A Microsoft development executive has said that Windows 10 will be the "last version" of the desktop software.
At Microsoft's Ignite conference speech earlier this week Jerry Nixon revealed the software giant would no longer produce the updated stand-alone versions of the programme.
Microsoft confirmed his claims saying Windows would be updated in an "ongoing manner" in the future with regular instalments.
A statement said: "Windows will be delivered as a service bringing new innovations and updates in an ongoing manner."
The company said it had yet to decide on what to call the operating system beyond Windows 10.
Steve Kleynhans, a research vice-president at analyst firm Gartner who monitors Microsoft warned in an effort to break with tradition, said: "There will be no Windows 11."
The successive stand-alone versions of the operating system created problems for Microsoft and its customers, prompting the decision.

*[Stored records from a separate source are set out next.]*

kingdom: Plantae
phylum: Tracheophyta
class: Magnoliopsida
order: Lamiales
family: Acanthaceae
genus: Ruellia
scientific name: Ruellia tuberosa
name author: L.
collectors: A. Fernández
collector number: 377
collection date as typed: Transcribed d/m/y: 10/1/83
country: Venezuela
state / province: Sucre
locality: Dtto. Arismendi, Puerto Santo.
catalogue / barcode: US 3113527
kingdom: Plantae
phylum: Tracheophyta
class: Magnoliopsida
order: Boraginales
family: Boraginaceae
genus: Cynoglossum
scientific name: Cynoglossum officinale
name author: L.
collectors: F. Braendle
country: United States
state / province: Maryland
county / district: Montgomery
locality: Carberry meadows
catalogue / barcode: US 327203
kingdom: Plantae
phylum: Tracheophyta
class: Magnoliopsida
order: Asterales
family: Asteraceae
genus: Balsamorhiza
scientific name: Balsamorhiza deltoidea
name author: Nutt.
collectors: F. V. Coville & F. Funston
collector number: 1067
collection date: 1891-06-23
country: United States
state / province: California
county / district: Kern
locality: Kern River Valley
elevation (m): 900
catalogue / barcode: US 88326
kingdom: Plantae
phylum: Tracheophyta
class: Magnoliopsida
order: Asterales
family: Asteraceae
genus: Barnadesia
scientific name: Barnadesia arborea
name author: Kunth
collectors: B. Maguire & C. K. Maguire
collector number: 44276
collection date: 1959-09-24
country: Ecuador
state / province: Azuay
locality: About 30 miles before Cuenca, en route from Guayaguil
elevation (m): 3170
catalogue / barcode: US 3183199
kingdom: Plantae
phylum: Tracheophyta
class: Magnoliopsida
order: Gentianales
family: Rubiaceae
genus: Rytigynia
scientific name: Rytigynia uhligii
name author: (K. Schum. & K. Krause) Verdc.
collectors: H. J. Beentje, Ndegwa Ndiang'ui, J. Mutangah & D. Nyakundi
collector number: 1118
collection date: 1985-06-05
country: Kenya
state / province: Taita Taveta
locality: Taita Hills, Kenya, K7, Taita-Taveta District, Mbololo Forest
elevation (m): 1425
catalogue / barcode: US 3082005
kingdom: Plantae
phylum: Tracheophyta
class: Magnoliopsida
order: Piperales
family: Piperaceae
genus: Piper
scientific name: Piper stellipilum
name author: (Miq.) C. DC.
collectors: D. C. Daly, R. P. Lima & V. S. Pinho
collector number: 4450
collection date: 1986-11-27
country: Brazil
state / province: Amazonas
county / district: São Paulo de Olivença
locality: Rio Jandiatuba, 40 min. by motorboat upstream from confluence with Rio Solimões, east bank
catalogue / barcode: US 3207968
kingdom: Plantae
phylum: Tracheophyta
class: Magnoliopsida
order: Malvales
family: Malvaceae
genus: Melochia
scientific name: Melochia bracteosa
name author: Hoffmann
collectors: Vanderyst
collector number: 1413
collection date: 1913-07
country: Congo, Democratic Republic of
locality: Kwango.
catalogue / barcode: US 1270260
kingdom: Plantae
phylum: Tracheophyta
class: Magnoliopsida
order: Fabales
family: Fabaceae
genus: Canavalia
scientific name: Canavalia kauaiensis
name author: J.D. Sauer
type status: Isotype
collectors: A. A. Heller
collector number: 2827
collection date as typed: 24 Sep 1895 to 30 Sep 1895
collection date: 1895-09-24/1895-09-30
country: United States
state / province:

"Every three years or so Microsoft would sit down and create 'the next great OS'," explained Kleynhans. The developers would be locked away and out would pop a product based on what the world wanted three years ago."
Microsoft also had to spend vast amounts of money on marketing to convince consumers that each new version was an improvement on the last.
Kleynhans added that most of the revenue generated by Windows for Microsoft came from sales of new PCs and this was unlikely to be affected by the change.
"Overall, this is a positive step, but it does have some risks," he said. "Microsoft will have to work hard to keep generating updates and new features. It doesn't mean that Windows is frozen and will never move forward again," Kleynhans told the BBC. "Indeed we are about to see the opposite, with the speed of Windows updates shifting into high gear."
Microsoft is now considering how they would provide support to customers as they adapt to the new approach to Windows.